Closing shafts that can be easily reach by vehicles can be costly enough, but when the shafts occur in steep, rocky, and remote country without roads, the cost can easily exceed available funds. The Forest was receiving modest funding through annual appropriations, but much more money was needed to make all of the abandoned mines safe. An unexpected source of funding in the form of ARRA proved to be the answer.

To take advantage of this funding meant promptly conducting a NEPA analysis, preparing contract specifications, arranging a pre-bid field review, and ultimately awarding a contract. Prep work was completed during the fall of 2009, and in November a pre-bid field trip was held. Scheduling a field trip in Michigan’s Upper Peninsula in November is a gamble with weather, and the odds are seldom in favor of those doing the scheduling. Never-the-less the weather was accommodating and ten people representing seven contractors spent the day visiting the project site.

Industrial Maintenance Services, Inc. (IMS) from Escanaba, Michigan, was the successful bidder on the contract and they were excited to begin work. All the Forest needed now was someone to oversee the contract. Geologist Tim Buxton agreed to be the Contracting Officer’s Technical Representative (COTR), but because Tim resides in New Hampshire, he needed someone to provide the day-to-day oversight. Once more ARRA came to the rescue. Using the authority to hire retired annuitants granted by ARRA, the Forest was able to coax Robert Wagner out of retirement to serve as the on-the-ground inspector.

Work began with the moving of equipment and materials to the project site. It was well known that access to the site would be as great a challenge as fabricating the closures. The rugged, unroaded terrain required a combination of snowmobiles, ATVs, hand-carrying, and even a team of mules to move tons of iron and equipment to the mine shafts.

Delivering materials and equipment to the project site was only half the battle. The other half of the fight was to devise a safe way to construct an iron grate over the mine opening. This is where Steve Smith came in. Steve, a bat researcher, spelunker, and mine safety expert from the local area was hired by the contractor to secure a safe working area and to teach the contractor’s employees how to properly harness and work from a safety line.

The contractor started constructing the closures in the middle of May, and even though frequent rain caused delays, by early July, the Phase 1 contract was completed and nine mine openings had been successfully and safely closed.
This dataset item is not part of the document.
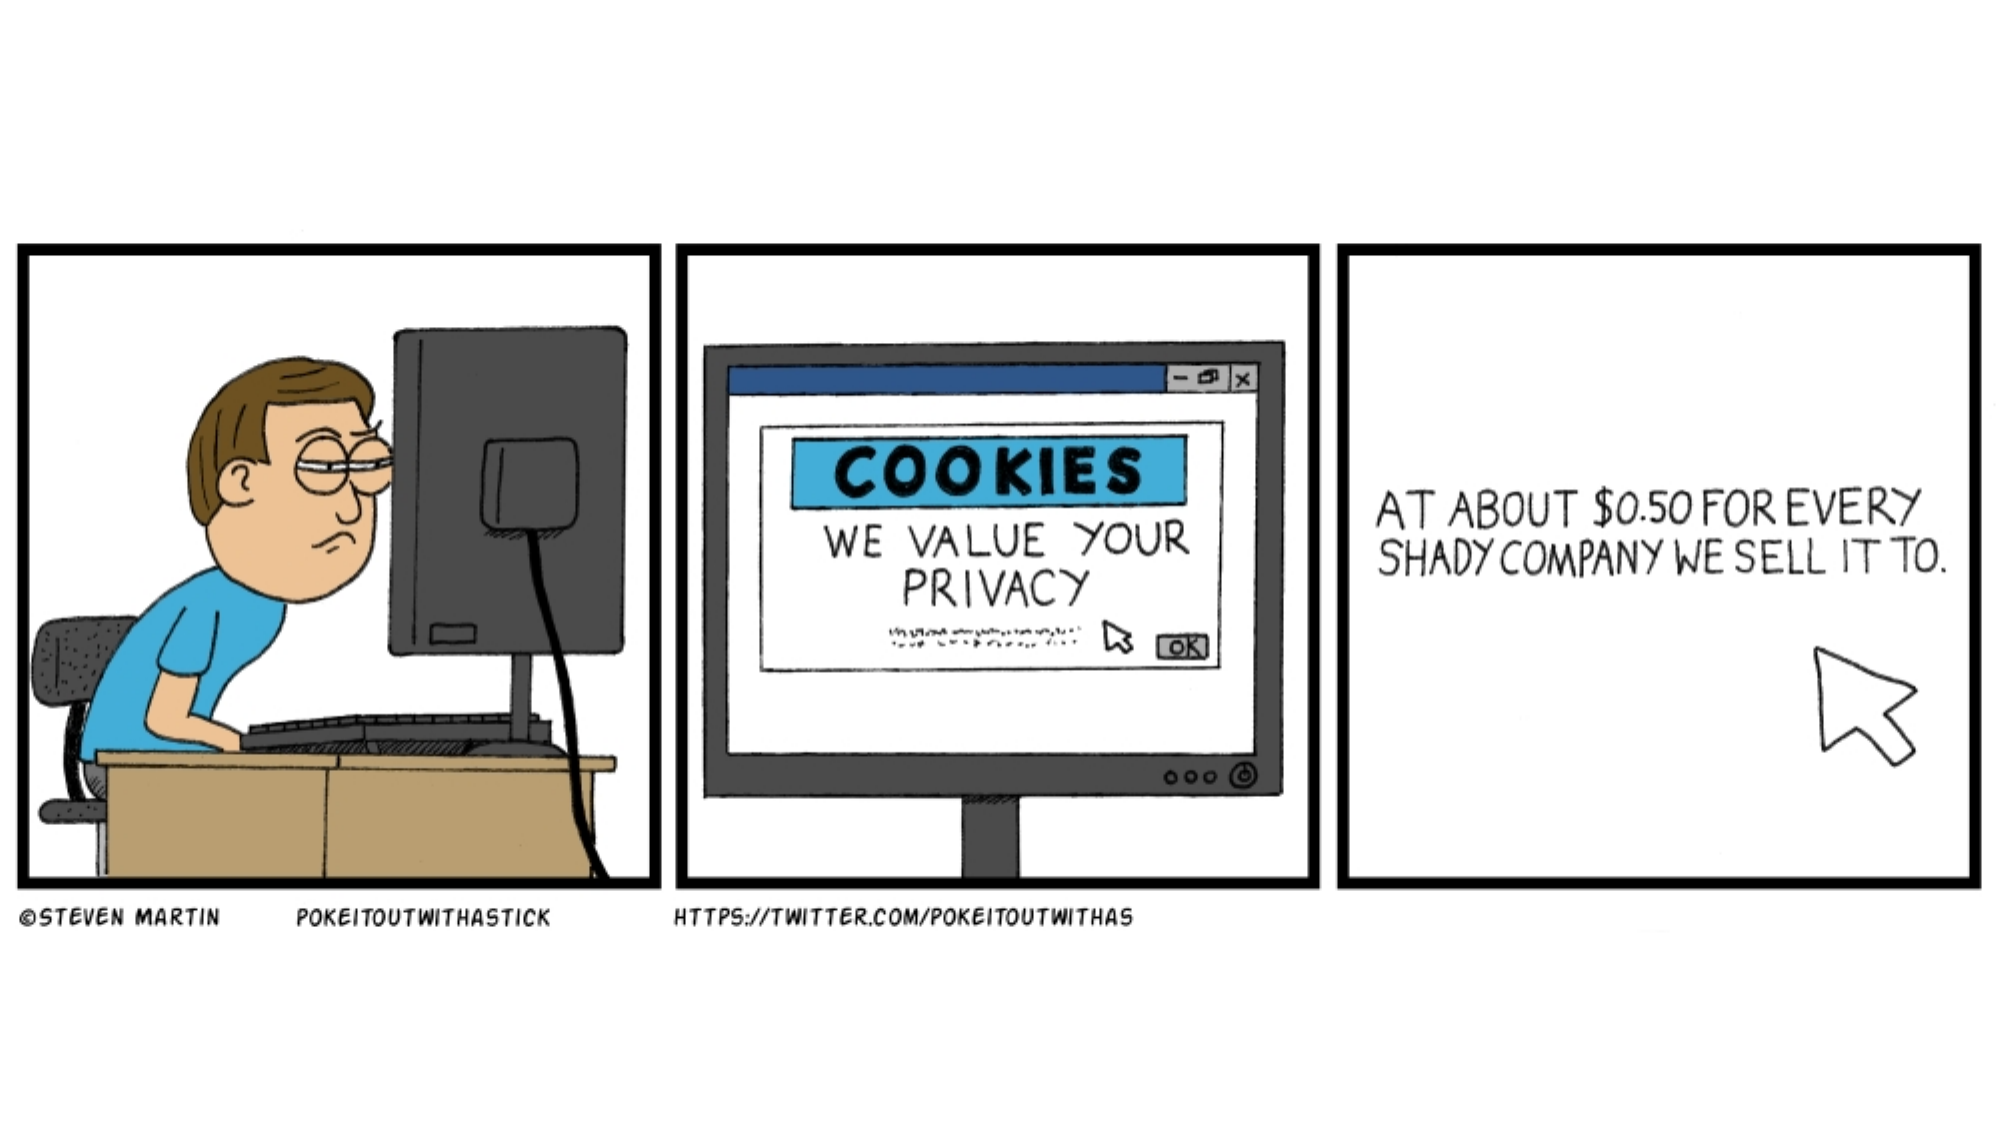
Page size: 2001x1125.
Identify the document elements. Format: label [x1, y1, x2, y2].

picture [0, 226, 2000, 937]
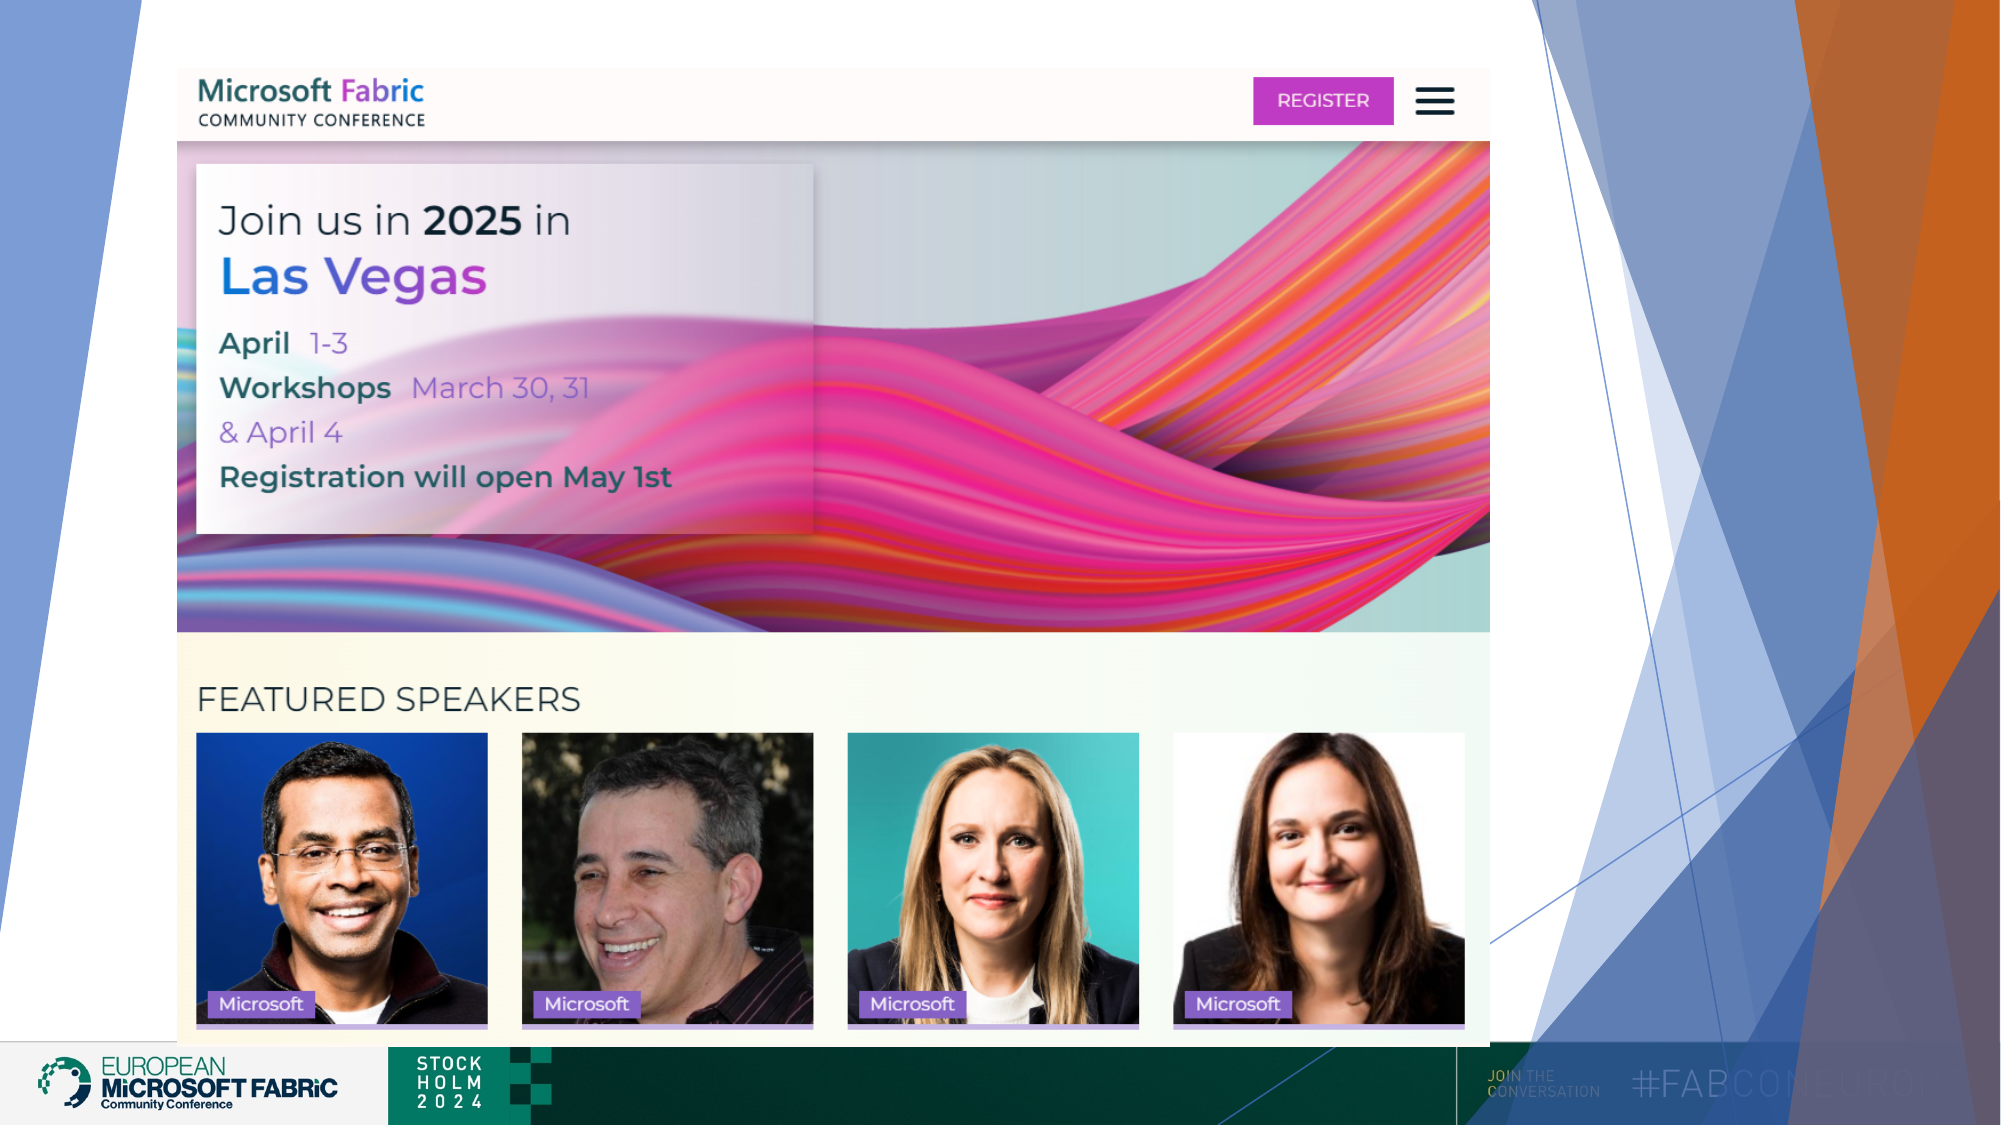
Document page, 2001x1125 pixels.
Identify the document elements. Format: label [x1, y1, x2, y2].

Phase 2 has subsequently been awarded and the closure of an additional 21 mine openings is scheduled to begin in late July.

The ARRA funds received by the Ottawa will not only provide work to two Michigan construction companies, but will also have the multiplier effect of supporting local businesses and communities. With these funds the Forest will be able to remediate the unsafe condition posed by the abandoned mines in a matter of months, and not the years it may have taken. For the Norwich area, closing these mines is the first step in developing an interpretive site planned to highlight the mining history of the area.